Recorded data
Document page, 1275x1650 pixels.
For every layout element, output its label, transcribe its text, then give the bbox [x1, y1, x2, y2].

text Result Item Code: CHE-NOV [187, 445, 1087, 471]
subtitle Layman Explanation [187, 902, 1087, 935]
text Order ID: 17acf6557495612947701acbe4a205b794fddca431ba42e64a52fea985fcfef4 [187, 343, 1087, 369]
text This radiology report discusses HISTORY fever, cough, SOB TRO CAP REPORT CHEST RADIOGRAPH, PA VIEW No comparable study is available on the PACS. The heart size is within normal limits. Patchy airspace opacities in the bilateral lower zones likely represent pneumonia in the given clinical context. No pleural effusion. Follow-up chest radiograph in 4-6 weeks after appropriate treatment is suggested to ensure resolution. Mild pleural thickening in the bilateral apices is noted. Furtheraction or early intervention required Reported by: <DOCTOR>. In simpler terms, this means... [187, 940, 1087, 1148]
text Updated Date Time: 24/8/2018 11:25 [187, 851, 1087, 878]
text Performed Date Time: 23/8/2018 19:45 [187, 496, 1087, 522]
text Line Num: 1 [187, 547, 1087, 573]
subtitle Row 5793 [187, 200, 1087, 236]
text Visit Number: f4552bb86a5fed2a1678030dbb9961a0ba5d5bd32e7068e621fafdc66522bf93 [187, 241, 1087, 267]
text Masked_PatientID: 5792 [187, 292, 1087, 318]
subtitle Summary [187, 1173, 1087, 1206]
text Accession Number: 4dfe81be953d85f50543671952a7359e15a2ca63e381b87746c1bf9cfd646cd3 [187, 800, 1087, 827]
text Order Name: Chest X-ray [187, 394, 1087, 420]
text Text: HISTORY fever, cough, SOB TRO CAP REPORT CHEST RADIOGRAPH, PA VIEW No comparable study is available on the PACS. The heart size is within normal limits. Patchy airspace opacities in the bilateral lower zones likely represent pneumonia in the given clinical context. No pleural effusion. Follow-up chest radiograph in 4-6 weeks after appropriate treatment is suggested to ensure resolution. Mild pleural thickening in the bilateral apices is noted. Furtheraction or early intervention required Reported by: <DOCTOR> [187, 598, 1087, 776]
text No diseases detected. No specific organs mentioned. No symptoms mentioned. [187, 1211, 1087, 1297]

### PROBLEM
In these records, tally the lines that contain the string "subtitle", and give only the result.

### TASK OUTPUT
3